NO TASERS IN MONTREAL – NO POLICE IN THE METRO!
BECAUSE the Societe de Transport de Montreal already reflects the realities of an unjust society. Whereas a disproportionate number of STM users are people of colour, and an absolute majority are women, over 80% of those employed by the STM are male and over 90% are white. (Source: STM 2005 Annual Report).
BECAUSE young people – and especially young people of colour and working class youth – already experience violence at the hands of metro security guards. These young people are treated like criminals, fined if they do not have their student ID, harassed when they are going about their own business, beaten and arrested for simply being in the wrong place at the wrong time. The case of Winston Roberts in 2002, who was beaten by six metro security guards simply for being a Black teenager who wanted to use the pay phone, is exceptional only in that some journalists chose to speak of it. For young people throughout Montreal such traumatic events are neither unknown nor unexpected – just ask around Villa Maria, Atwater or Parc metro stations around the time that school gets out and this will become clear.
BECAUSE the Montreal police already have a history of violence, most especially against people of colour and the poorest and most marginalized sections of the working class. From Anthony Griffin, who was “accidentally” shot through the head by police officer Gosset in 1987, to Martin Suazo who was “accidentally” shot through the head by police officer Garneau in 1995, to Mohamed Anas Bennis who was shot twice downwards through his body (as if he had been kneeling or sitting) by officer Bernier in 2005, who made a ludicrous claim of “self-defense”… over the past twenty years at least forty people have been killed, and countless more brutalized by Montreal police. Coroners, courts and politicians have all worked hand in hand to deny and semblance of justice for these victims of police murder.

————————

### Exercise instructions
[A] Quote the Montreal metro text from "NO TASERS IN" to "2005 Annual Report).".
[B] Tell whether each statement below agrees with the Montreal metro text, giving yes or no and the deciding words of the text: (i) Over 90% of those employed by the STM are white. (ii) Winston Roberts was beaten by four metro security guards. (iii) Martin Suazo was shot by police officer Garneau in 1995.

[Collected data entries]
————————

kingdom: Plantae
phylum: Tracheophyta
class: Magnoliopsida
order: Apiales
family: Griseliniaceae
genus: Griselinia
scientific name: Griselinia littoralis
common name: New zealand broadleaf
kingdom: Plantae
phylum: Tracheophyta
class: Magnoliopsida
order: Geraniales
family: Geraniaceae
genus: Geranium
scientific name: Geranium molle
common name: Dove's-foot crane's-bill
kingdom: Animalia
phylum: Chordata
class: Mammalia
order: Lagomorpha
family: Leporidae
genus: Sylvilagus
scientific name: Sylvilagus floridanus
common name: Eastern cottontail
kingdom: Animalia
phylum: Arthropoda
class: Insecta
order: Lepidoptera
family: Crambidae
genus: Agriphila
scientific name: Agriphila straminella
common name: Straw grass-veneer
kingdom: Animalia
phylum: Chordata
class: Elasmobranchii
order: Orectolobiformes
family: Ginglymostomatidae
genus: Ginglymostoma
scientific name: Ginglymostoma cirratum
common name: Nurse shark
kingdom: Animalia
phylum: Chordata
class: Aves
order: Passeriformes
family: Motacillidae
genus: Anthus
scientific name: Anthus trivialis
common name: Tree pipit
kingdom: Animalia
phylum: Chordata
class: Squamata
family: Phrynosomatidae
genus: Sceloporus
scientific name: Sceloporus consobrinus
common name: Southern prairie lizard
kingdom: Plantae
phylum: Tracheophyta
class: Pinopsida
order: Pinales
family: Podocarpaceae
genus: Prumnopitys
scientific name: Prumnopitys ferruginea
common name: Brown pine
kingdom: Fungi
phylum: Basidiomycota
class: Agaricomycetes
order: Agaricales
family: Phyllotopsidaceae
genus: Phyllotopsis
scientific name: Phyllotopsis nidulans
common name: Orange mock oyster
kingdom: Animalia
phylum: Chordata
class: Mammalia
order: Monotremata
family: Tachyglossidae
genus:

————————

### Responses for each task
[A]
NO TASERS IN MONTREAL – NO POLICE IN THE METRO!
BECAUSE the Societe de Transport de Montreal already reflects the realities of an unjust society. Whereas a disproportionate number of STM users are people of colour, and an absolute majority are women, over 80% of those employed by the STM are male and over 90% are white. (Source: STM 2005 Annual Report).

[B]
(i) Yes: "over 90% are white"
(ii) No: "beaten by six metro security guards"
(iii) Yes: "shot through the head by police officer Garneau in 1995"